Entonces se encaminó a la salida. Llevaba el libro en la mano y caminaba con la resolución de un bandolero que conoce su manigua. De manera que cuando pasó las cajas registradoras, sin pagar, y atravesó el detector de metales sin que sonara y salió del pabellón sin que las porteras se percataran del libro que llevaba en la mano, a la vista de todos, con la mayor naturalidad del mundo, el más asustado de los dos era yo.

Me apresuré para salir y tratar de alcanzarlo. Di un rodeo para retomar en su dirección y tropezarme con él de modo casual. Quería entrevistarlo como ladrón de libros: otro espécimen amenazado -como las ferias- de extinción gracias al paradigma digital. Quería que me explicara cómo había empezado esa pulsión, cómo seleccionaba su catálogo de extracciones, por qué había elegido un libro religioso en lugar de una novela, qué había sido de su vida en esos años como para robar un libro con semejante título y recordarle el grafiti que sopleteó mi amigo Víctor en la calle 19 y que dice en su sapiencia proverbial: “Si Dios es la respuesta, la pregunta es muy estúpida”. Quería preguntarle si había terminado de estudiar la licenciatura en Ciencias Sociales, o si había fundado una librería.
Caminé hasta él, de frente, para golpear su hombro con mi hombro pero, aunque lo hice, y con la fuerza suficiente como para hacerle retroceder (y además lo miré con una sonrisa familiar de viejos amigos que vuelven a verse) él a mí no me reconoció, sino que se quedó viendo a los dos policías que le bloqueaban el paso detrás de mi y que le dijeron: “usted, sí, usted, venga, abra la chaqueta”. Retrocedió dos pasos y dijo que el nuevo código de policía les impedía requisarlo y manosearlo sin orden judicial. No parecía sobresaltado sino indignado con la acusación tácita. “Entonces vamos al CAI”, dijo la mujer policía, tomándolo de una hombrera. Vino luego una pequeña escaramuza en la que alcancé a oír en su alegato que lo trataban así sólo porque había venido a hablar a la Feria de Derechos Humanos. Los policías se rieron. “Sí, dijo la mujer policía y corrigió su frase: para robar libros de Derechos Humanos…”

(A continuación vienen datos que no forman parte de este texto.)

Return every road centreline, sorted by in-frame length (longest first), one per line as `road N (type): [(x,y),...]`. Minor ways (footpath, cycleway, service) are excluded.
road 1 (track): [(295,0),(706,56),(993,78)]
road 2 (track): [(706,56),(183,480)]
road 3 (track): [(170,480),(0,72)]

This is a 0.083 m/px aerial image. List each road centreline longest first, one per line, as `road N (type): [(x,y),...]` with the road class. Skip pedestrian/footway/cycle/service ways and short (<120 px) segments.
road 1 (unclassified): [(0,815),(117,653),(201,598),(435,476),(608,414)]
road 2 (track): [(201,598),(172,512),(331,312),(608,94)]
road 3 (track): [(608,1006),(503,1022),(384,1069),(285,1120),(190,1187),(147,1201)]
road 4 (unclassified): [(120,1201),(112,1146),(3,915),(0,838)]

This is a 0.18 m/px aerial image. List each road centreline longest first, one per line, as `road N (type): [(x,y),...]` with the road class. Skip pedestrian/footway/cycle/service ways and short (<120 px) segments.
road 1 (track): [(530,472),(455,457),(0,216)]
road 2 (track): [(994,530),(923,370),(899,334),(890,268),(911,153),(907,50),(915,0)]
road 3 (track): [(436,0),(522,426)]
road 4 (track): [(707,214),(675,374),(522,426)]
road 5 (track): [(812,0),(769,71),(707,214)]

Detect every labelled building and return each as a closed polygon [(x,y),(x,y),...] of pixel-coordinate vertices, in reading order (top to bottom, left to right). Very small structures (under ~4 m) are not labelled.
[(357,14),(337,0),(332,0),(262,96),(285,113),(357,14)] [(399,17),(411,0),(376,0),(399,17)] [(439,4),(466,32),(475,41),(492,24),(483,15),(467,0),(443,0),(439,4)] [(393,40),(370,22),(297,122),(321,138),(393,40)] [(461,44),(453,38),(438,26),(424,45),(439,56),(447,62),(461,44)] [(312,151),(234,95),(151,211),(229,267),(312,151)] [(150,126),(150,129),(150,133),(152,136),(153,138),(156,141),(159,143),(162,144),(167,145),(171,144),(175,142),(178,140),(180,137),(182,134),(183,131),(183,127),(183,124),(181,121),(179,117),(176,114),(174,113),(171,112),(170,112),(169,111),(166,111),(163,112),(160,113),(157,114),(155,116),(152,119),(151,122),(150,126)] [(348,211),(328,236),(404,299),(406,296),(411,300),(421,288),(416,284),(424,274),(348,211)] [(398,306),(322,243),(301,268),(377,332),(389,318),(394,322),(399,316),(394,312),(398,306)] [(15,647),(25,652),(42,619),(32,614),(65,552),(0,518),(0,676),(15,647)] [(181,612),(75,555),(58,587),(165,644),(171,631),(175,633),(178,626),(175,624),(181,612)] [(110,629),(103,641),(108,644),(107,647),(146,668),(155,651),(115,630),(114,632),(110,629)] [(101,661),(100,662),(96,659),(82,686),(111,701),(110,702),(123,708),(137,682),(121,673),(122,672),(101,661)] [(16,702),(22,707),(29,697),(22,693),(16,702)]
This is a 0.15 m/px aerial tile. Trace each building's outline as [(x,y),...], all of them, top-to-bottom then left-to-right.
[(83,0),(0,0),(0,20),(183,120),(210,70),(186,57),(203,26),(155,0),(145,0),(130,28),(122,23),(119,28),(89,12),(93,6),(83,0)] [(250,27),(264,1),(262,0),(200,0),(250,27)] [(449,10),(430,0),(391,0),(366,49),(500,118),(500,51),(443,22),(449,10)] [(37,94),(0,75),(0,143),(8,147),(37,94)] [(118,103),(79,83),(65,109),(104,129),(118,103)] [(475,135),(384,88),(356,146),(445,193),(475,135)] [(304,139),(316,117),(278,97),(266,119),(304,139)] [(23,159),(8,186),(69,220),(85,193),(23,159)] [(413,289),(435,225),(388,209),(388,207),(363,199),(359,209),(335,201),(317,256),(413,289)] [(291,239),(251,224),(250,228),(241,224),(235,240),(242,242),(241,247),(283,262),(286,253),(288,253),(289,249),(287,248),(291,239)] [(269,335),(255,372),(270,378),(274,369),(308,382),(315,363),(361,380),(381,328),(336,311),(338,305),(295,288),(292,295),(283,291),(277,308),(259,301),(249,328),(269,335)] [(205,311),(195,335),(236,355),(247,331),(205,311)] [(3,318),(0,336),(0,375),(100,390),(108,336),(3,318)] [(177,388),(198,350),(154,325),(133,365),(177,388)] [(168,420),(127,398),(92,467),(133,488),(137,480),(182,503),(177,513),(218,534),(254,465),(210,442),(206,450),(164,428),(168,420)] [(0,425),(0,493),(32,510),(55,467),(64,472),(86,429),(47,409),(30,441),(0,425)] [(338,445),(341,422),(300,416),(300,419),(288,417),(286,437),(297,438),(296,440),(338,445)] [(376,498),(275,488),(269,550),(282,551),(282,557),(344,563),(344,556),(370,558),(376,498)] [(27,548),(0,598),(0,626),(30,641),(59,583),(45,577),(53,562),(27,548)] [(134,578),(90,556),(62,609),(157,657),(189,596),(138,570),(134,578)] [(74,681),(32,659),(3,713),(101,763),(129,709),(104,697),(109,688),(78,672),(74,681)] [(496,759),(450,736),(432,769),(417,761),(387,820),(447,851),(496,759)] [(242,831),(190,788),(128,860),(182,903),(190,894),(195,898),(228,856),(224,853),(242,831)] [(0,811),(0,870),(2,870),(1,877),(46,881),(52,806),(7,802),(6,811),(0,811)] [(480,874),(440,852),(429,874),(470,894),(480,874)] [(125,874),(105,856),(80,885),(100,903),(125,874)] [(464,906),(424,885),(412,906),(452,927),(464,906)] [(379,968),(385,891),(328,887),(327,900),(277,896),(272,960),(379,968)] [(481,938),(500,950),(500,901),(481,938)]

Se lo llevaron hacia la puerta de la feria y me quede perplejo y con un sabor rugoso en la boca, como si al que se hubieran llevado por robo en flagrancia fuera mi propio hermano (y yo no hubiera intentado nada por ayudarlo a librarse.)
La gente seguía pasando.

Desde un pendón de cinco metros de altura la cara burlona de Steve Jobs me miraba inmarcesible y déspota, como si hubiera destronado a Dios, o posara para un lienzo de Leonardo da Vinci.
Un olor a crispetas caramelizadas venteaba en mi dirección.
Sentí hambre y frío y desamparo.
Ya caía otra vez la lluvia enferma sobre Bogotá.